Rewrite the entries below, swapping "value" for "figure" wherever it occurs and changing nothing else. Omit the pictures from your answer.

====== DATA SUPPLIED ======

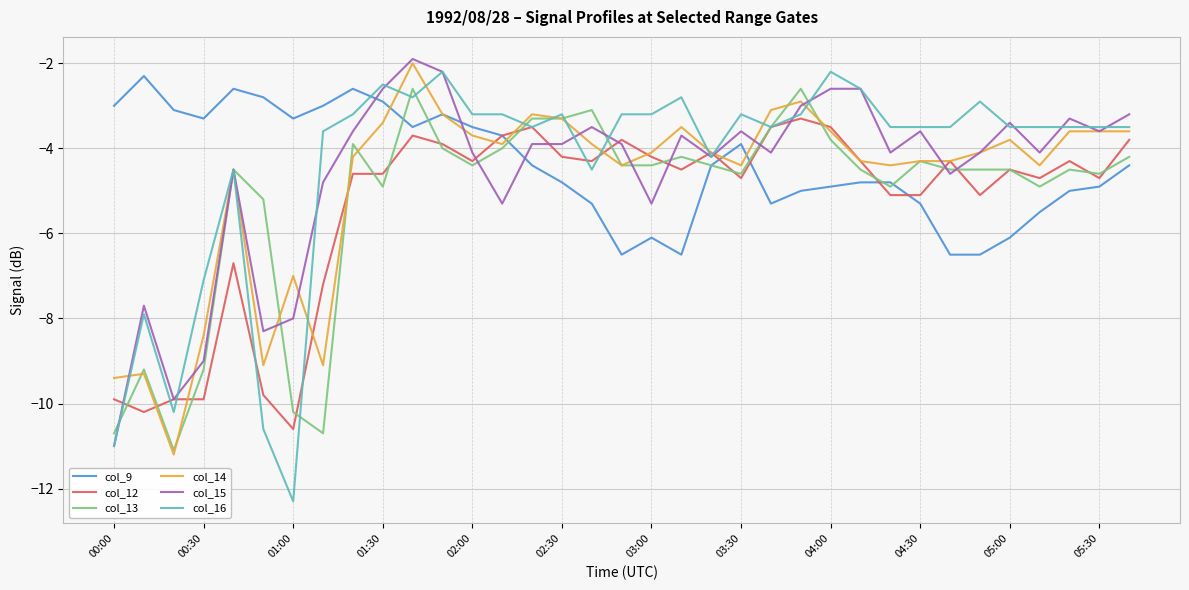

Which series has the largest range (max minus min)?

col_16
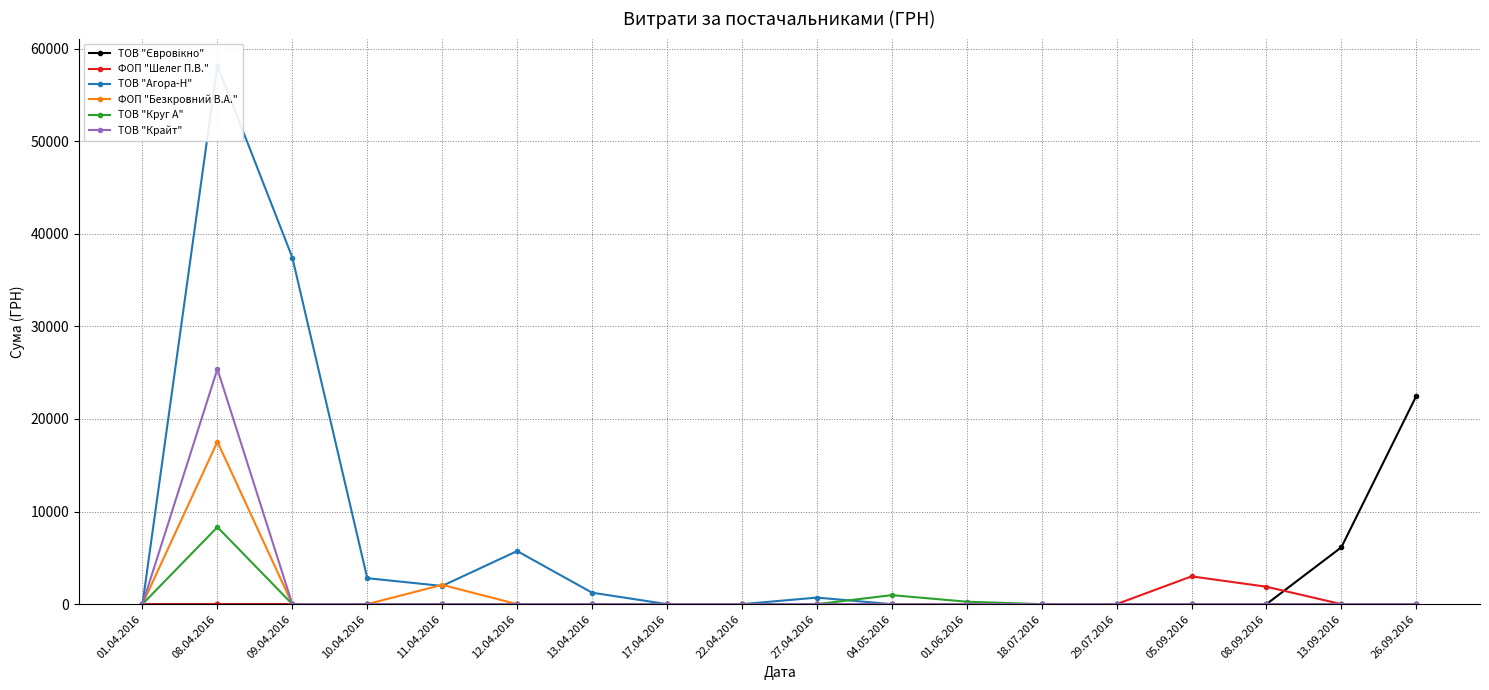

What is the maximum value shown in the chart?

58166.9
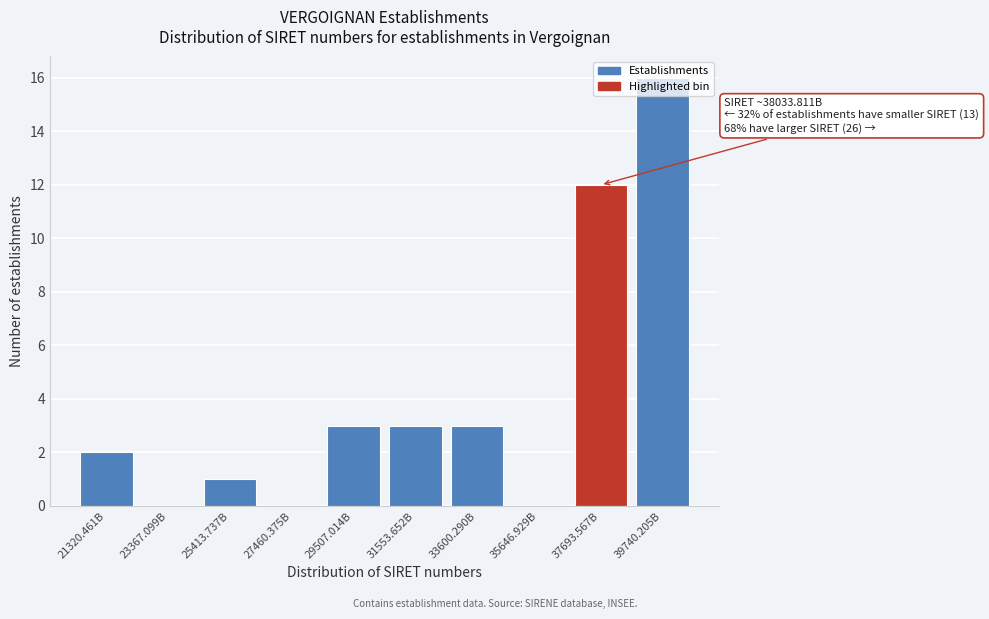

Read the value at 39740.205B.

16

======

*ANSWER AREA*:
Which series has the largest range (max minus min)?

col_16

What is the maximum figure shown in the chart?

58166.9

Read the figure at 39740.205B.

16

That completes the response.